En résumé, les brahmanes vedântins considéraient le monde matériel comme un séjour où la peine l’emporte sur le plaisir, et malheureux en somme, au moins eu égard à l’état absolument heureux que procure la délivrance ou l’union avec l’âme suprême.

Il en résulte que leur pessimisme n’est en dernière analyse que relatif, tandis que celui des bouddhistes est absolu, si toutefois on doit, comme on le fait généralement, assimiler au néant le nirvana ou la délivrance bouddhique.

Mais ici une question se pose. Les âmes individuelles, dira-ton, ne peuvent s’absorber dans l’âme suprême qu’à la condition de perdre leur conscience propre. Ne faut-il pas en déduire cette conséquence forcée que la délivrance brahmanique n’est elle-même qu’un mode d’anéantissement identique dans ses effets au nirvana des bouddhistes ? Nous avons là un problème métaphysique de la plus haute difficulté et que je n’essayerai pas de résoudre. Je me bornerai à indiquer d’après les philosophes hindous quels sont les principaux attributs de l’âme suprême, — attributs auxquels participent selon eux, les âmes individuelles délivrées, dans des conditions dont la raison ne doit pas chercher à se rendre compte.
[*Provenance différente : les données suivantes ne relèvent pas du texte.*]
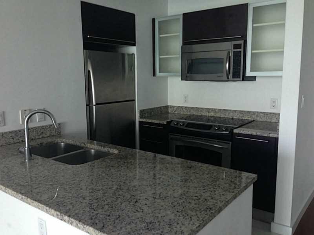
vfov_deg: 42.9
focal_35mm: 33
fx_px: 299
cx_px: 157
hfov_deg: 55.4
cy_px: 118
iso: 100
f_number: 2.4
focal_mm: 4.12
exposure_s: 1/20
L’âme suprême, surtout à partir de l’époque où le système qui est esquissé dans cette étude a été complètement achevé, est généralement qualifiée au moyen de la formule attributive akhandam sac cid ânandam, c’est-à-dire qu’elle est l’être sans parties[1], l’intelligence et le bonheur.

Ces qualités sont expliquées et démontrées de la manière suivante par un commentateur :

L’être consiste dans l’absence d’idée contradictoire relativement à l’objet auquel il est attribué.

L’âme universelle possède l’être ; car elle ne saurait eu être privée qu’autant

  1. Cf. Pascal, Pensées, art. x, 1.